As a possible example of a "hang", see bug 377863. (if my observations are
accurate, there's 2 hours accounted for :)
Comment 3 David Williams CLA 2012-04-27 05:04:21 EDT
I found a good place to set 'timeout'. In 

/org.eclipse.releng.eclipsebuilder/eclipse/buildConfigs/sdk.tests/testScripts

are the 3 (or 4) files we use to launch the tests when running on hudson. And, there, there's a like similar to 

$vmcmd  -Dosgi.os=$os -Dosgi.ws=$ws -Dosgi.arch=$arch -jar $launcher -data workspace -application org.eclipse.ant.core.antRunner -file `pwd`/test.xml $tests -Dws=$ws -Dos=$os -Darch=$arch -D$installmode=true $properties -logger org.apache.tools.ant.DefaultLogger

So instead, we can add -Dtimeout=900000 (15 minutes, for now to those args, and they "take effect" during the run. (I confirmed by setting it to 1 minute on my local machine). 

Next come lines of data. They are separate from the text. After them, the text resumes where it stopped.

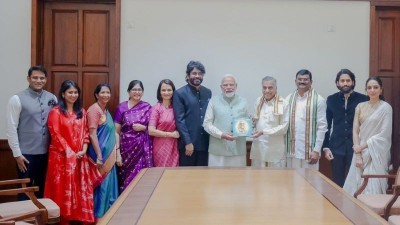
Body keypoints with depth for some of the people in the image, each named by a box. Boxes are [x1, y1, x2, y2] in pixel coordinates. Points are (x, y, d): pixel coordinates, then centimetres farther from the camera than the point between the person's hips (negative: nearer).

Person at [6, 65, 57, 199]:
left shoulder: (52, 98, 4)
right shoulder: (17, 99, -7)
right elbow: (11, 128, -8)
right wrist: (17, 154, -10)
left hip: (46, 152, 4)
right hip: (26, 154, -4)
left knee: (43, 189, 16)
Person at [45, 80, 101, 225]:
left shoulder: (82, 112, 12)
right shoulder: (55, 112, -4)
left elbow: (85, 133, 10)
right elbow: (55, 134, -11)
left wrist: (84, 150, -5)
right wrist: (70, 152, -14)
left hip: (80, 157, 5)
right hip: (62, 156, -5)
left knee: (81, 187, 6)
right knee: (63, 187, 1)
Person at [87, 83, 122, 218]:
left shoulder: (106, 111, 14)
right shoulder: (94, 110, -12)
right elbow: (92, 134, -18)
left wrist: (117, 153, 15)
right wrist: (99, 156, -21)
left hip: (109, 154, 9)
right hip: (101, 154, -8)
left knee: (108, 183, 12)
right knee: (102, 184, -1)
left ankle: (107, 213, 23)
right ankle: (99, 215, 11)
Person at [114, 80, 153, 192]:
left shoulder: (147, 107, 6)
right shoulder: (121, 107, 1)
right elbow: (116, 131, -1)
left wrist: (143, 128, -10)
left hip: (143, 148, 1)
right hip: (127, 147, -1)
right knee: (127, 177, 2)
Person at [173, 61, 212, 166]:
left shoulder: (208, 92, 11)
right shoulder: (180, 93, -3)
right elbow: (179, 120, -8)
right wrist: (188, 142, -12)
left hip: (205, 143, 4)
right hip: (187, 143, -4)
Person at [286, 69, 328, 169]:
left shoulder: (318, 100, -3)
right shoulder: (289, 99, 7)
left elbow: (322, 126, -6)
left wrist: (316, 150, -10)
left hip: (309, 151, -3)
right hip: (292, 150, 3)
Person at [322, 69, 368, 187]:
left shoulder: (363, 99, -2)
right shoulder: (331, 99, 5)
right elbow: (327, 125, 6)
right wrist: (326, 147, 1)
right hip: (336, 148, 2)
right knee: (337, 183, 7)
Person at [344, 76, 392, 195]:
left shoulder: (386, 107, -5)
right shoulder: (360, 106, 8)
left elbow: (384, 134, -10)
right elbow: (355, 131, 4)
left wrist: (363, 146, -10)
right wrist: (358, 155, -5)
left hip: (376, 154, -4)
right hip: (360, 152, 4)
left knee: (372, 187, -2)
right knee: (356, 186, 5)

From the few results I've peeked at, I think at least 75% of the tests normally complete in under 15 minutes, while we will be missing some perfectly valid test suites that just happen to take more than 15 minutes, we will also avoid any tests which are hanging, etc., so, I hope, this will allow us to get some "complete runs" -- that takes less than 12 or more hours -- and we can at least have some results to look at, and fine tune from there. 

Advice welcome.
Comment 4 David Williams CLA 2012-04-27 05:10:21 EDT
To give another "data point" ... there's a mac test still running on eclipse.org after 16 hours ... that must be due to a number of "2 hour hangs". I'd think. 

(I'm going to cancel it, and start a pass with 15 minute per test limit).
Comment 5 Kim Moir CLA 2012-04-27 08:02:05 EDT
There are test suites that take 2 hours - for instance jdt.core.  One approach I also used was to comment out calls in the test.xml (all target) to long running suites and just run the ones with problems on Hudson.  Thought I'd mention this in case this was helpful.
Comment 6 David Williams CLA 2012-04-27 12:36:15 EDT
(In reply to comment #5)
> There are test suites that take 2 hours - for instance jdt.core.  One approach
> I also used was to comment out calls in the test.xml (all target) to long
> running suites and just run the ones with problems on Hudson.  Thought I'd
> mention this in case this was helpful.

It is helpful. Thanks. 

One thing we did in WTP was (having our own custom library.xml file in control) was to define a "default time out" which we could set low (still think it was 30 minutes) and those tests that _knew_ they needed a long time, could override the default in their test.xml file. That way it avoids a number of (usually UI) tests that normally take 5 minutes from "suddenly" causing the whole process to fail because they each started to take 2 hours to time out. But ... that will be longer term enhancement. We will still focus on "getting some results" first.
Comment 7 Lars Vogel CLA 2019-11-14 03:22:07 EST
This bug hasn't had any activity in quite some time. Maybe the problem got resolved, was a duplicate of something else, or became less pressing for some reason - or maybe it's still relevant but just hasn't been looked at yet.

If you have further information on the current state of the bug, please add it. The information can be, for example, that the problem still occurs, that you still want the feature, that more information is needed, or that the bug is (for whatever reason) no longer relevant.

If the bug is still relevant, please remove the "stalebug" whiteboard tag.